**Task requirements**:
1 > Answer these from the text on the village of Sirsal:
(a) In which region of Haryana is Sirsal?
(b) What total number of houses does the census table give?
(c) Up to which standard does the government girls' school teach?
2 > Write a continuation of the text on the village of Sirsal, starting after its last sentence.

= Sirsal =

Sirsal is a village in the Indian state of Haryana, in the Kaithal region. It currently has a total population of 7,696. Most of the villagers are either of the Shandilya Brahmin & Turan Ror Gotra clan. The two Gotras own almost all of the agricultural land around the village. The majority of the village's population is employed in the agricultural sector, although there are a few private businesses and government offices.

== Census Information ==

| Census Parameter | Census Data |
|---|---|
| Total Population | 7696 |
| Total # of Houses | 1492 |
| Female Population % | 46.3% (3561) |
| Total Literacy Rate | 59.8% (4604) |
| Female Literacy rate | 50.9% (1811) |
| Scheduled Tribes Population % | 0.0% (0) |
| Scheduled Caste Population % | 16.9% (1301) |
| Working Population % | 36.7% (2824) |
| Child(0-6) Population by 2011 | 14.1% (1083) |
| Girl Child(0 -6) Population % by 2011 | 44.6% (483) |

== Education ==
There is a government boys' school up to 10th standard and a government girls' school up to 12th standard in the humanities branch, as well as multiple private schools. Village literacy is approximately 59.8% (4,604 people).

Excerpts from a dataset
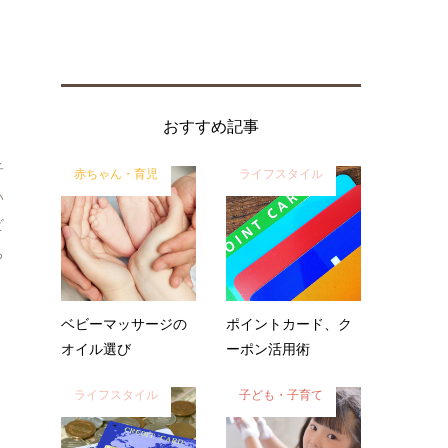
おすすめ記事
子
赤ちゃん・育児
ライフスタイル
い
ビ
ち
事
ベビーマッサージの
ポイントカード、ク
オイル選び
ーポン活用術
ライフスタイル
子ども・子育て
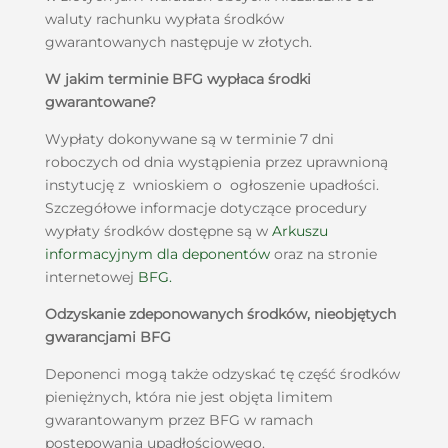
waluty rachunku wypłata środków
gwarantowanych następuje w złotych.
W jakim terminie BFG wypłaca środki
gwarantowane?
Wypłaty dokonywane są w terminie 7 dni
roboczych od dnia wystąpienia przez uprawnioną
instytucję z wnioskiem o ogłoszenie upadłości.
Szczegółowe informacje dotyczące procedury
wypłaty środków dostępne są w
Arkuszu
informacyjnym dla deponentów
oraz na stronie
internetowej
BFG.
Odzyskanie zdeponowanych środków, nieobjętych
gwarancjami BFG
Deponenci mogą także odzyskać tę część środków
pieniężnych, która nie jest objęta limitem
gwarantowanym przez BFG w ramach
postępowania upadłościowego.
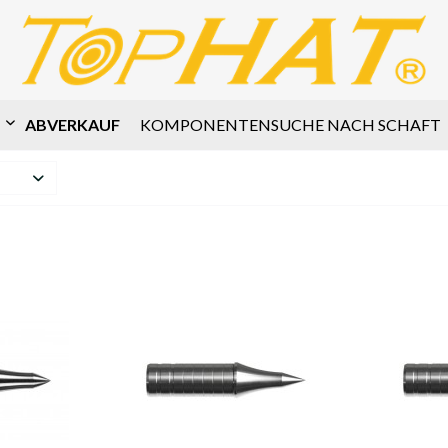
ABVERKAUF
KOMPONENTENSUCHE NACH SCHAFT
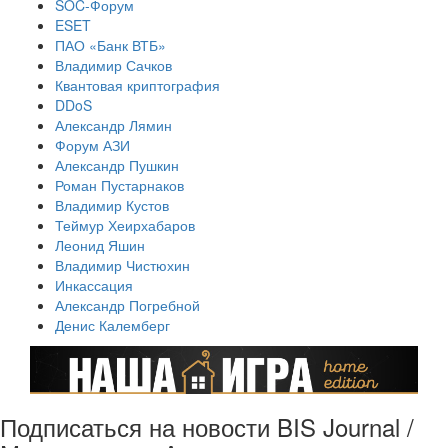
SOC-Форум
ESET
ПАО «Банк ВТБ»
Владимир Сачков
Квантовая криптография
DDoS
Александр Лямин
Форум АЗИ
Александр Пушкин
Роман Пустарнаков
Владимир Кустов
Теймур Хеирхабаров
Леонид Яшин
Владимир Чистюхин
Инкассация
Александр Погребной
Денис Калемберг
Подписаться на новости BIS Journal /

**Your written answers**:
1 >
(a) Kaithal
(b) 1492
(c) 12th standard, in the humanities branch

2 >
== Nearby ==

There is a transport system which links Sirsal to the nearby towns of Nissing, Rasina, and Pundri, and larger cities such as Karnal or Kaithal

== Facilities available in village ==
In the village, there is an animal hospital, primary health center, post office, senior secondary boys & girls high schools, several Hindu temples, privately run clinics and also pharmacies.

==Employment==
80% of the village residents are dependent on agricultural work, while some others work in the government and the military. Many also manage retail shops in nearby towns such as Nissing or Pundri.